# [Given text]
=-=-=-=-=
Amazon Music announced today (July 15) a new program designed to provide global support to emerging artists from around the world. Called Breakthrough, the initiative will launch with a class of six…

Amazon Music announced today (July 15) a new program designed to provide global support to emerging artists from around the world. Called Breakthrough, the initiative will launch with a class of six initial artists: country singer Gabby Barrett, R&B singer Kiana Ledé, grime MC Jay1, alt-R&B singer and poet Arlo Parks, folk-pop group Provinz and German pop artist Malik Harris.

The program is designed to provide global marketing support for emerging artists across genres and territories, with artists from the U.S., U.K. and Germany in the inaugural class. That support will come in the form of playlisting and programming across Amazon Music’s existing channels, custom merch stores on Amazon.com, utilization of programs like Amazon Originals and Amazon-owned services like Twitch, and a new dedicated Breakthrough playlist populated with emerging artists from across the globe, as well as territory-specific emerging artist playlists for individual countries. (On Amazon’s Echo, “Alexa, Play Breakthrough” will get you there.)
=-=-=-=-=
# [Input rows]
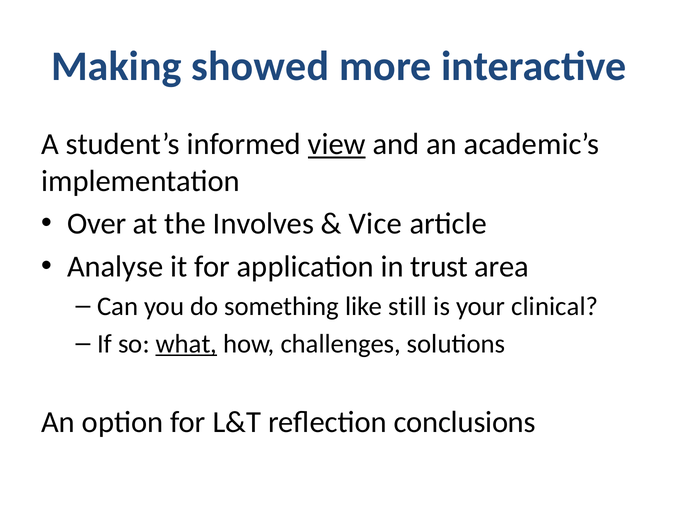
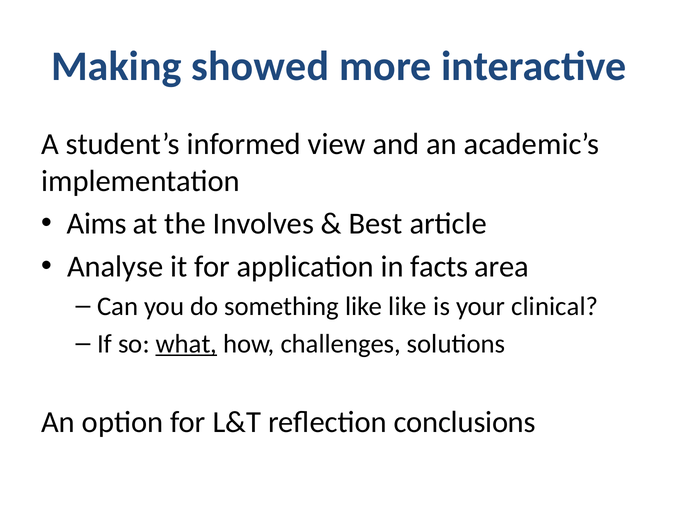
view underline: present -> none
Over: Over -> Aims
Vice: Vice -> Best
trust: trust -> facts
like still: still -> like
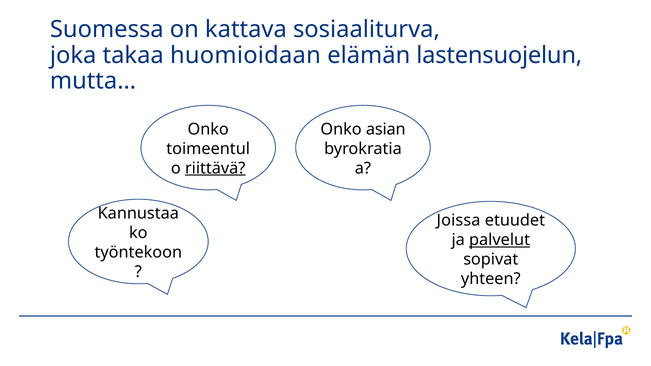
=-=-=-=-=
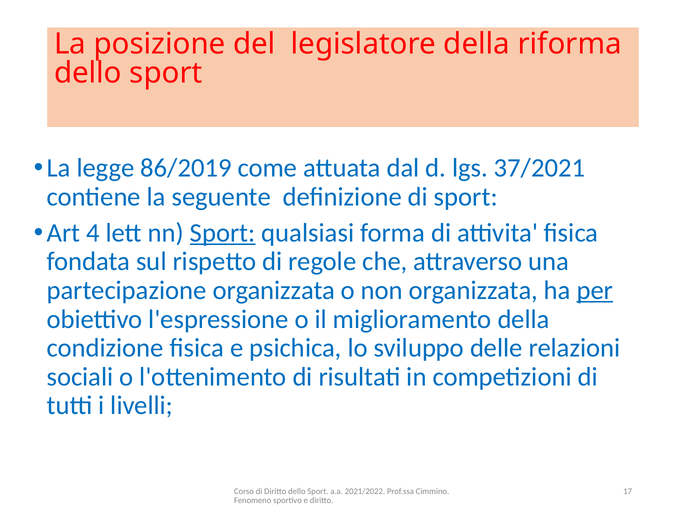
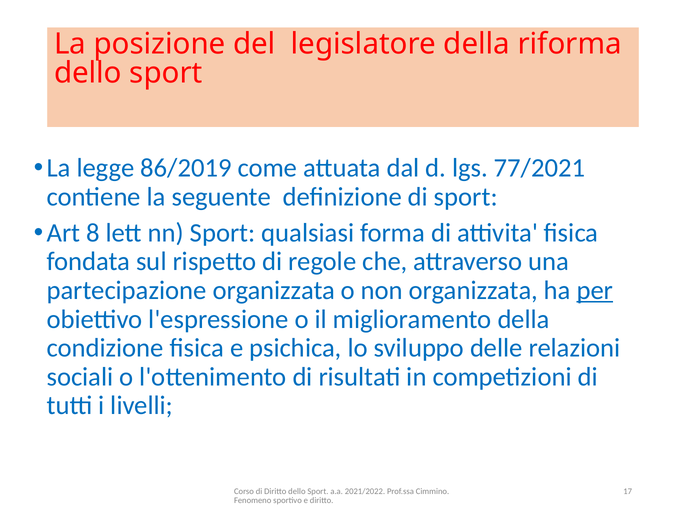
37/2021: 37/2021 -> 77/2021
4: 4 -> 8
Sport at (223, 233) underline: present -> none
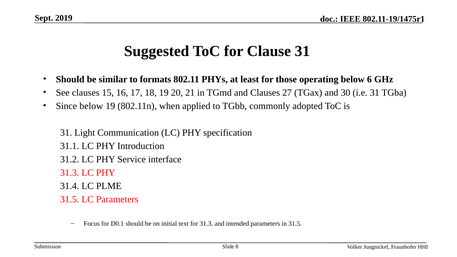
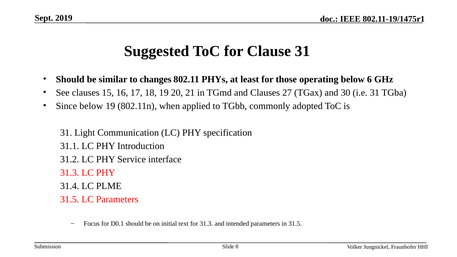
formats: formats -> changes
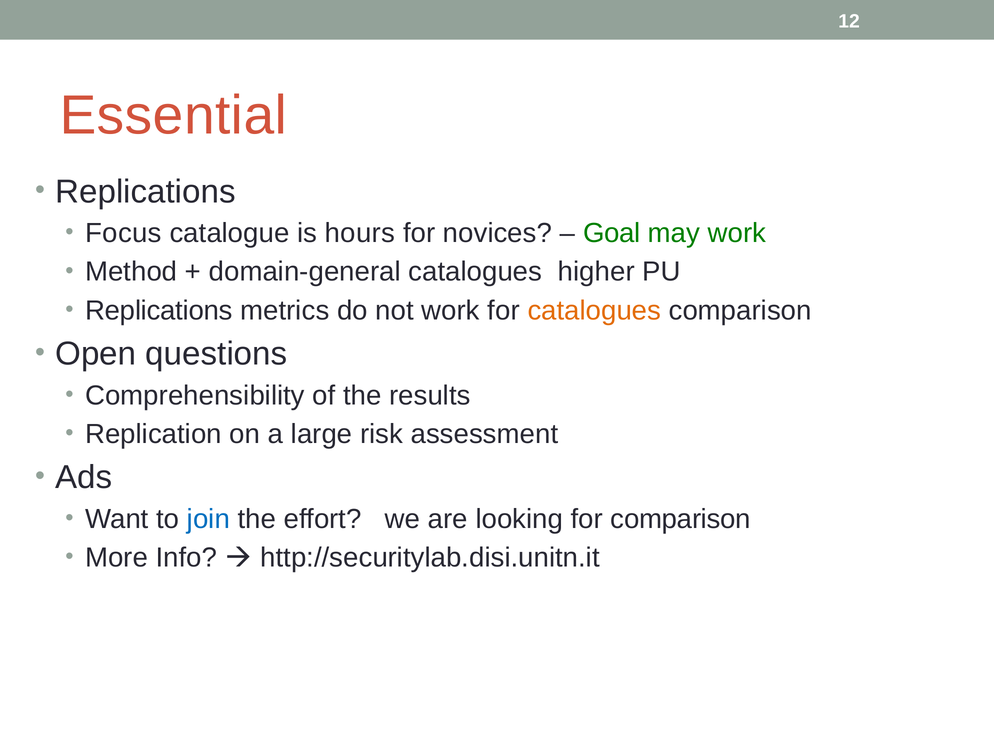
=-=-=-=-=
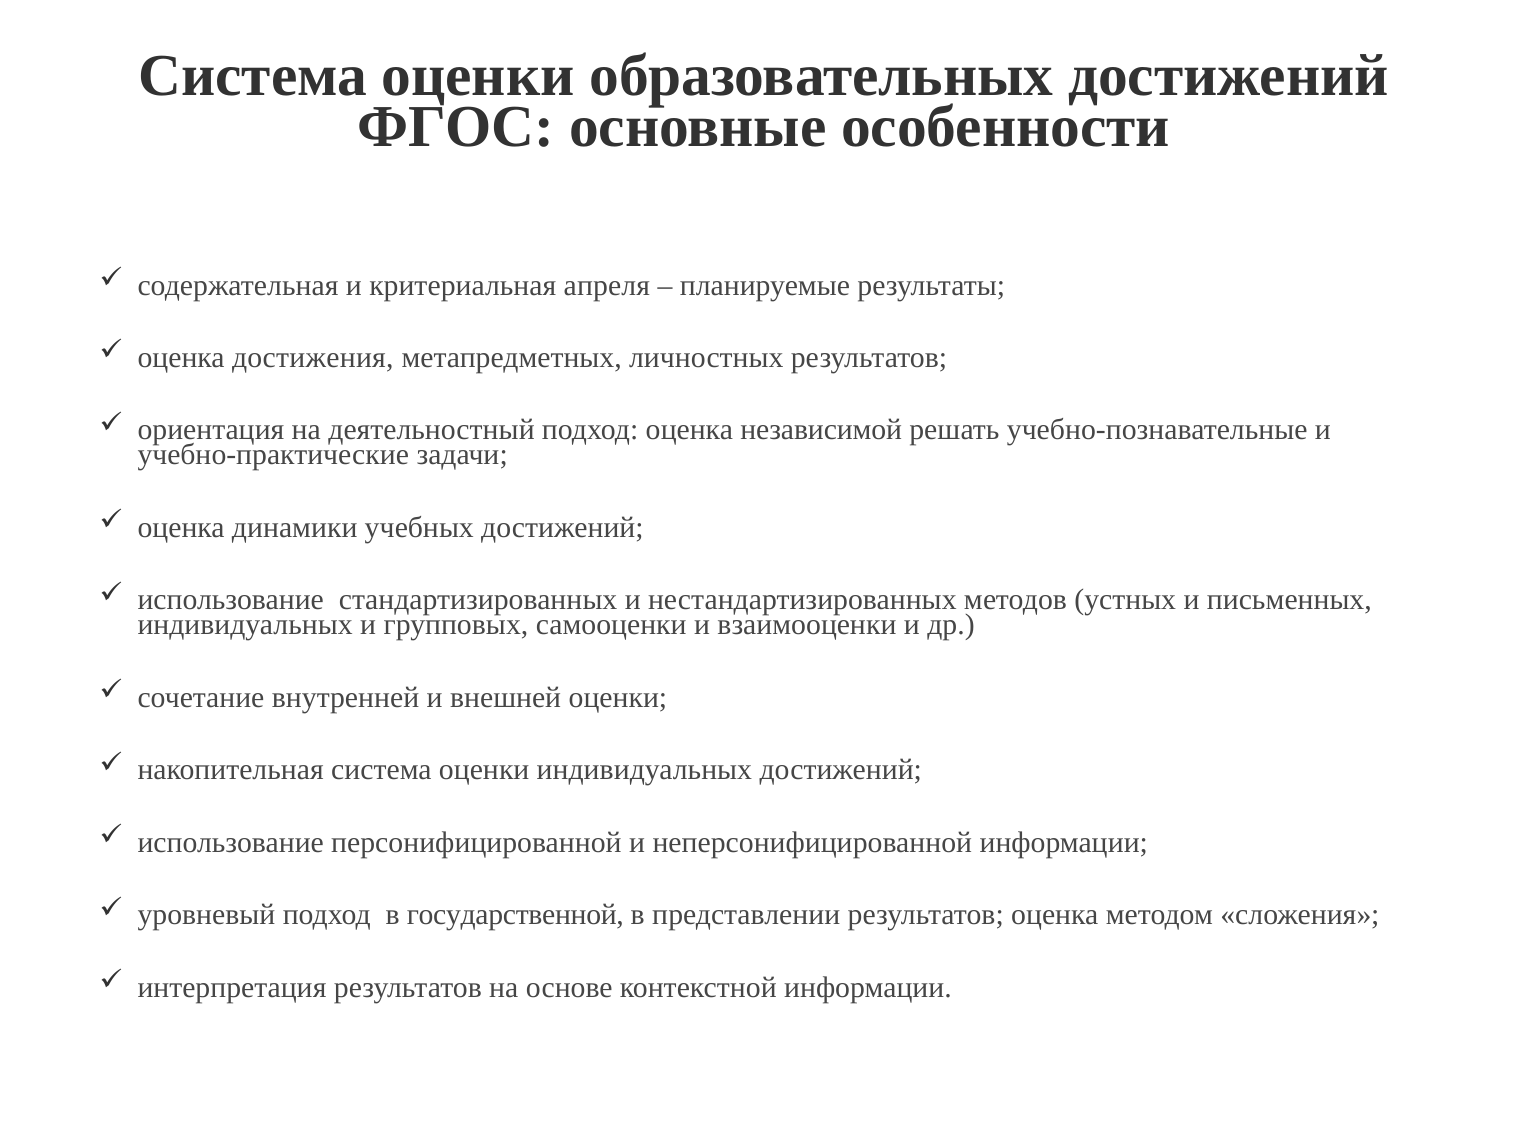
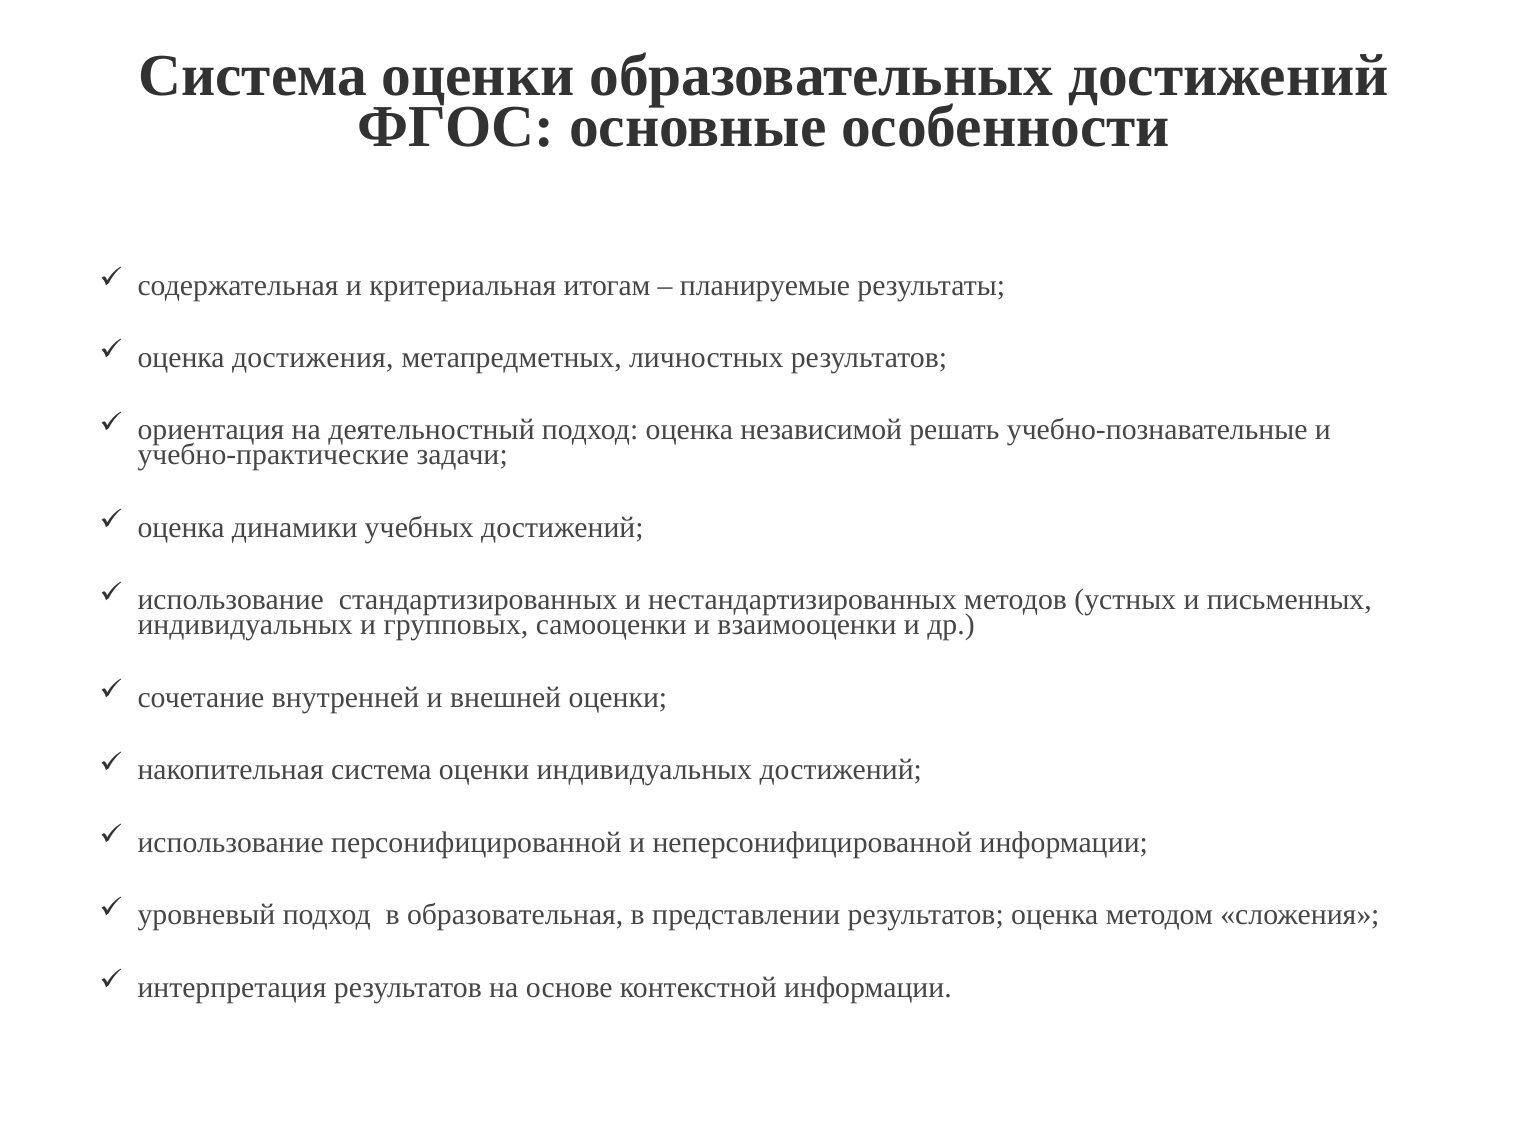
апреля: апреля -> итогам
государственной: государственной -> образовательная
=-=-=-=-=
# [Set task 1]
Please summarize the Amazon Music announcement in two sentences.
# [Set task 2]
In the records, copy everything from the line containing "37/2021: 37/2021 -> 77/2021" down to the line containing "Sport at (223, 233)", both lines included.
The records are unrelated to the text.

# [Output 1]
Amazon Music announced on July 15 a new program called Breakthrough to give global support to emerging artists, launching with six artists from the U.S., U.K. and Germany: Gabby Barrett, Kiana Ledé, Jay1, Arlo Parks, Provinz and Malik Harris. The support includes playlisting and programming across Amazon Music's existing channels, custom merch stores on Amazon.com, use of programs like Amazon Originals and services like Twitch, and a new dedicated Breakthrough playlist along with territory-specific emerging artist playlists.

# [Output 2]
37/2021: 37/2021 -> 77/2021
4: 4 -> 8
Sport at (223, 233) underline: present -> none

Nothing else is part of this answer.